Kultur

Die Berliner Finalisten

Die Juroren haben die Shortlist für den Deutschen Buchpreis verkündet

Mit Jenny Erpenbeck, aber ohne Clemens J. Setz: Die am Mittwoch veröffentlichte Shortlist für den Deutschen Buchpreis hat einige Überraschungen parat. Erpenbecks hochaktueller neuer Roman („Gehen, ging, gegangen“), in dem sie einen Berliner Professor auf sechs afrikanische Flüchtlinge treffen lässt, war im Finale erwartet worden.
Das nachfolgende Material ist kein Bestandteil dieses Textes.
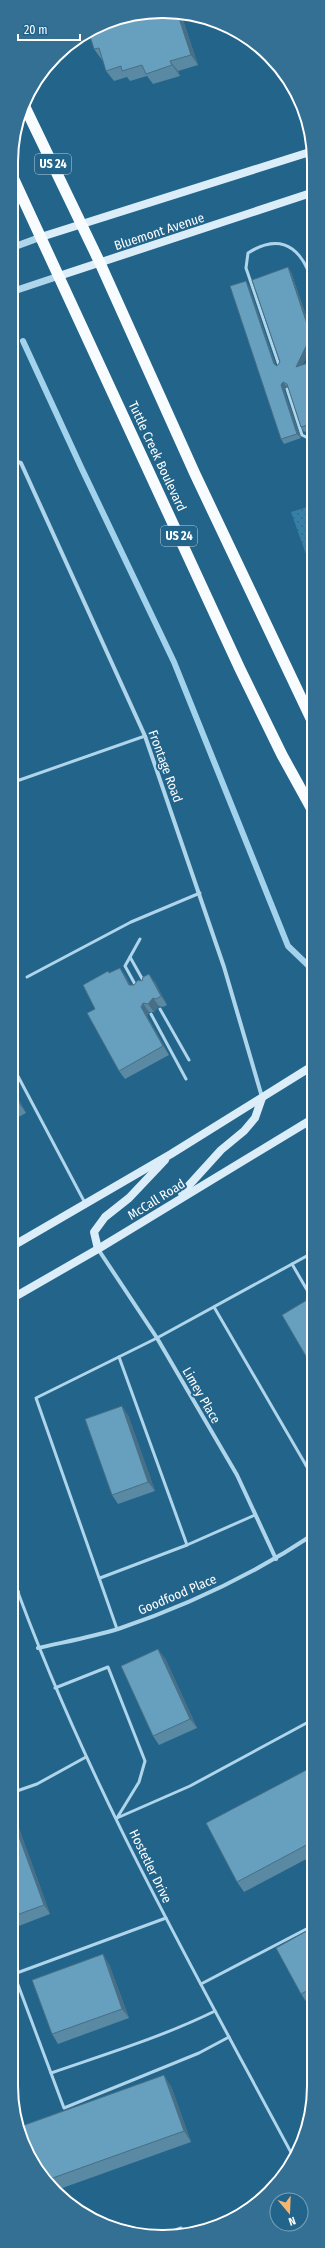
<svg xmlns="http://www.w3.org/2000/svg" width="325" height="2248" font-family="'Fira Sans Condensed',sans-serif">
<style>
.park{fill:url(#park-dots)}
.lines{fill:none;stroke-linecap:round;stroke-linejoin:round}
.stream{stroke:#a3d3ec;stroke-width:6}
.service{stroke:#afd5eb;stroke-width:3}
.minor{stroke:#afd5eb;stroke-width:4}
.tertiary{stroke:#afd5eb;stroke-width:7}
.secondary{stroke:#daedf8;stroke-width:8}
.trunk{stroke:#f9fcfe;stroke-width:11}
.wall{fill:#5989a3}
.shaded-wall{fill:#486f85}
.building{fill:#679fbe;stroke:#486f85}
.labels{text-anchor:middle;stroke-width:4;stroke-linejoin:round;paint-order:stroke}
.shield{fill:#22648a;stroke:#bdd0dc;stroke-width:1}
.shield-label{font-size:12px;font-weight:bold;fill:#fff}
.street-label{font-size:13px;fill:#fff;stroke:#22648a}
.rim{fill:none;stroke:#fff;stroke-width:2}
</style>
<defs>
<pattern id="park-dots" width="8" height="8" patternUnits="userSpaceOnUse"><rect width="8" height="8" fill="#367fa7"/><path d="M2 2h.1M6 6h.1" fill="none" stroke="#40687e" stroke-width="1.8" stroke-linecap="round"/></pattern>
</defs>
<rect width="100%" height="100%" fill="#22648a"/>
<polygon class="park" points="314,505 314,558 308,560 291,512"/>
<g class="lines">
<polyline class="stream" points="23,341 81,467 174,662 288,946 314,971"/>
<g class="service">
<path d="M 280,368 L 246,268 L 248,253 C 286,229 306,254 314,290"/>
<polyline points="287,389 302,435 314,441"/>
<polyline points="11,783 145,736"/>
<polyline points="130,957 144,982"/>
<polyline points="27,977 131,922 200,893"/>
<polyline points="136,986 125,966 140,939"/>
<polyline points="160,1009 189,1060"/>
<polyline points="151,1014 186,1079"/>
<polyline points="11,1063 85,1203"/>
<polyline points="292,1264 314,1302"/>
<polyline points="214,1307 314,1479"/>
<polyline points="119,1357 187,1545"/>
<polyline points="306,1465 314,1461"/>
<path d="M 11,1573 C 84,1778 192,1967 294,2158"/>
<polyline points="100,1578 187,1545 255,1515"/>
<polyline points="117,1629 36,1398 157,1338 314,1252"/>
<polyline points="55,1688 108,1667 145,1761 139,1782 117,1818"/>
<polyline points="11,1793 37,1784 86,1757"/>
<polyline points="117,1818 190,1786 314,1719"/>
<polyline points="166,1918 14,1974 64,2108 199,2053 229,2037"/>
<polyline points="201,1984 314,1925"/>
<path d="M 51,2073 C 106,2054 162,2037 215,2011"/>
<polyline points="158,2236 181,2228 183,2233"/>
</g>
<g class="minor">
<polyline points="11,460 21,463 145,736 224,967 262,1097"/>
<polyline points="98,1249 157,1338 237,1475 276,1559"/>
<polyline points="11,1594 18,1592"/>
<path d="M 38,1648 C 64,1642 92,1637 118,1629 C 186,1606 254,1574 314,1534"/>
</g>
<g class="tertiary">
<polyline points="11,248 41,237"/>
<polyline points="11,292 59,276"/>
</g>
<g class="secondary">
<polyline points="41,237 313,151"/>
<polyline points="59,276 314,192"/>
<polyline points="182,1193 221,1150 244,1131 255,1118 262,1098"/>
<polyline points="11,1247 171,1154 314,1065"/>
<polyline points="98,1249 94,1232 105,1217 129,1198 165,1160"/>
<polyline points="11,1299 98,1249 314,1118"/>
</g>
<g class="trunk">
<polyline points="24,105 100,263 195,474 314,725"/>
<polyline points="11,173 240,669 282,755 314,813"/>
</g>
</g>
<g class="wall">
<polygon points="173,11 181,14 198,65 178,71 180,76 153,84 147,76 130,81 127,77 114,81 106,71 103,59 102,60 94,49"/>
<polygon points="288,267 291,272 314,339 314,342 302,365 311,362 314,365 314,428 304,432 301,427 288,387 286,386 284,390 301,438 284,444 281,439 249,286 276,366 277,366 280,362"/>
<polygon points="120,968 126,977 130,985 134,985 142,981 155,982 167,1005 163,1007 159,1006 154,1012 149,1012 147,1016 169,1055 125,1079 119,1071 95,1009 109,973"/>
<polygon points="11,1086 26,1113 11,1121"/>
<polygon points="128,1415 155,1491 118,1504 112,1495"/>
<polygon points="165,1658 197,1728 159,1745 153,1736"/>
<polygon points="314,1766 314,1855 244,1892 237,1882"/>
<polygon points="11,1814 17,1823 50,1914 11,1929"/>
<polygon points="314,1927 314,2000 307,2003 301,1994"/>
<polygon points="109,1964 129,2018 58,2044 52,2034"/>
<polygon points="171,2086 191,2142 54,2191 22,2143"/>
</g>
<g class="shaded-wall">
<polygon points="177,12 181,14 198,65 191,55"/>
<polygon points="170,61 178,71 180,76 172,65"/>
<polygon points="288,267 291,272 314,339 314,342 299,372 296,367"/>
<polygon points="246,281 249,286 277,369 274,364"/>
<polygon points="283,382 286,386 284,390 301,438 297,434 281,385"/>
<polygon points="120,968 126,977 135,994 129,985"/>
<polygon points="149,974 155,982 167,1005 161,996"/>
<polygon points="153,998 159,1006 154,1012 148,1004"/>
<polygon points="143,1003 149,1012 147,1016 169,1055 163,1046 141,1007"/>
<polygon points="11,1086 26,1113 18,1102 11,1089"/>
<polygon points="122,1406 128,1415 155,1491 148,1482"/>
<polygon points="158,1649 165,1658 197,1728 190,1719"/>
<polygon points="11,1814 17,1823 50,1914 44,1905"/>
<polygon points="103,1954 109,1964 129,2018 122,2009"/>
<polygon points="164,2075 171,2086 191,2142 184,2131"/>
</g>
<g class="building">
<polygon points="173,11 177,12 191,55 170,61 172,65 146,74 142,65 122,71 121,66 106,71 99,48 94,49 89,33 114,19"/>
<polygon points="288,267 311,336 296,367 311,362 314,369 314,423 301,427 287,384 283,382 281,385 297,434 281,439 230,286 246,281 274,364 277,366 280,362 252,280"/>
<polygon points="120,968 129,985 134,985 138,980 142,981 143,977 149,974 161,996 156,999 153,998 148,1004 143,1003 141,1007 163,1046 119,1071 87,1013 95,1009 83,985 108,971 109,973"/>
<polygon points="11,1089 18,1102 11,1106"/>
<polygon points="307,1300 314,1312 314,1370 282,1315"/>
<polygon points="122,1406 148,1482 112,1495 85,1419"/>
<polygon points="158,1649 190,1719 153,1736 121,1666"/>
<polygon points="314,1766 314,1841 237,1882 206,1823"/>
<polygon points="11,1815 44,1905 11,1917"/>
<polygon points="314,1927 314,1987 301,1994 276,1948"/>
<polygon points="103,1954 122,2009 52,2034 32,1980"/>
<polygon points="164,2075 184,2131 47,2180 22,2143 19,2127"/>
</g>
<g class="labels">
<g class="shield">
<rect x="35" y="154" width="36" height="20" rx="3"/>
<rect x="161" y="526" width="36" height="20" rx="3"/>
</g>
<g class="shield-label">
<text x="53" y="168">US 24</text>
<text x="179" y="540">US 24</text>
</g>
<g class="street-label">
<text transform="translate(159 231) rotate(-18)" y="5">Bluemont Avenue</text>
<text transform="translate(158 456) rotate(65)" y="5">Tuttle Creek Boulevard</text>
<text transform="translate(166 766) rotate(70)" y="5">Frontage Road</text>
<text transform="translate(156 1199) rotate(-32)" y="5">McCall Road</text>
<text transform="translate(202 1395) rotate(60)" y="5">Limey Place</text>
<text transform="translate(177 1594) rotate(-23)" y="5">Goodfood Place</text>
<text transform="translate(151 1866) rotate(64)" y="5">Hostetler Drive</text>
</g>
</g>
<path d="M0 0H325V2248H0ZM162 18H163A144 144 0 0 1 307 162V2086A144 144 0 0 1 163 2230H162A144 144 0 0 1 18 2086V162A144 144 0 0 1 162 18Z" fill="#347093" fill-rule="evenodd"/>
<path class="rim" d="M162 18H163A144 144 0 0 1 307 162V2086A144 144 0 0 1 163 2230H162A144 144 0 0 1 18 2086V162A144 144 0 0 1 162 18Z"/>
<g transform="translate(289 2212) rotate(161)"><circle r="19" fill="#22648a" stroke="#7aa2b9"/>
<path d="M0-3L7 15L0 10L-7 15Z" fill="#f6b671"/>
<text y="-6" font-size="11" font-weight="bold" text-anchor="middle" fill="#ffffff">N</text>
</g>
<path d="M18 34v6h62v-6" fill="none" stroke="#ffffff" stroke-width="2"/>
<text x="24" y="34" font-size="12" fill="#ffffff" stroke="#22648a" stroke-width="3" paint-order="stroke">20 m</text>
</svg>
Am 12. Oktober wird zum Auftakt der Frankfurter Buchmesse unter den sechs Finalisten, drei davon sind aus Berlin, der beste deutschsprachige Roman des Jahres gekürt.

Suhrkamp-Autor Setz („Die Stunde zwischen Frau und Gitarre“), der noch auf der 20 Titel umfassenden Longlist stand, wurde von der Jury aussortiert. Dabei hat es der Wortakrobat aus Graz, oft als Wunderkind apostrophiert, in den Vorjahren schon zweimal auf die Shortlist geschafft. Ulrich Peltzer („Das bessere Leben“), ebenfalls hochgehandelt, hat das Finale dagegen erreicht. In seinem philosophisch angelegten Roman beschreibt der Berliner Autor am Beispiel von drei Managern den Alltag von global agierenden Handlungsreisenden.

Auch Rolf Lappert („Über den Winter“) schaffte es – zum zweiten Mal nach 2008 – auf die Shortlist. Der Schweizer hat am Beispiel eines in New York lebenden Künstlers, der in eine Krise gerät, einen Familienroman geschrieben. Ebenfalls aus der Schweiz kommt Monique Schwitter. Die jetzt in Hamburg lebende Autorin und Schauspielerin hat einen Roman („Eins im Andern“) vorgelegt, in dem die Protagonistin ihre persönliche Liebesbiografie am Beispiel von zwölf Männern nacherzählt.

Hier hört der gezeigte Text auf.